**Text segment**:
So far, about 85 packs have been given out; most delivered by hand with some being posted out to children who live further afield. There has been a very positive response to the play packs; parents and children eagerly awaiting their play pack delivery, happy to see, from the safe distance of their doorsteps, playground staff doing the deliveries. In addition, there have been very appreciative messages posted on social media about the play packs. These packs will continue to be made, ever evolving to include different items whilst requests keep coming in via social media, telephone and word of mouth.

Sharing ideas

For those children and families with access to devices, social media, such as Facebook and Twitter have been used to share play ideas, challenges, advice and information including videos such as one made with Knottingley Adventure Playground about the importance of children staying home. In addition, the manager and the finance officer have given interviews about the importance of play during the covid-19 outbreak on local radio.

The playground is in regular contact with partner organisations such as the Council’s Community Response Team, voluntary organisations, other local community and faith groups, developing thinking strategically about how to better support children, young people, families and communities during this time. As a community hub, the playground has produced a leaflet detailing the most useful local and citywide support services, mainly pictorial so it can be understood by speakers of other languages, and with messages about staying indoors and keeping safe.

**Information shown**:
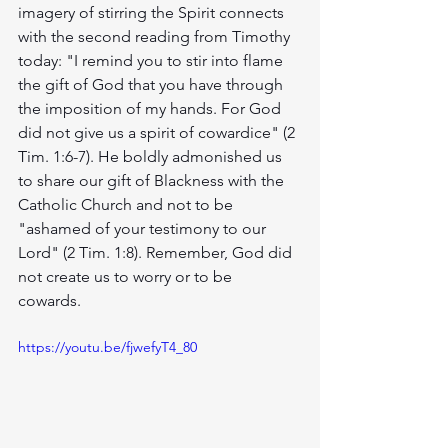
imagery of stirring the Spirit connects 
with the second reading from Timothy 
today: "I remind you to stir into flame 
the gift of God that you have through 
the imposition of my hands. For God 
did not give us a spirit of cowardice" (2 
Tim. 1:6-7). He boldly admonished us 
to share our gift of Blackness with the 
Catholic Church and not to be 
"ashamed of your testimony to our 
Lord" (2 Tim. 1:8). Remember, God did 
not create us to worry or to be 
cowards. 
https://youtu.be/fjwefyT4_80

**Work required**:
Answer these from the playground text:
1. About how many play packs have been given out so far?
2. Which adventure playground helped make the video about the importance of children staying home?
3. Why is the leaflet the playground produced mainly pictorial?

**Solution for this exercise**:
1. About 85.
2. Knottingley Adventure Playground.
3. So that speakers of other languages can understand it.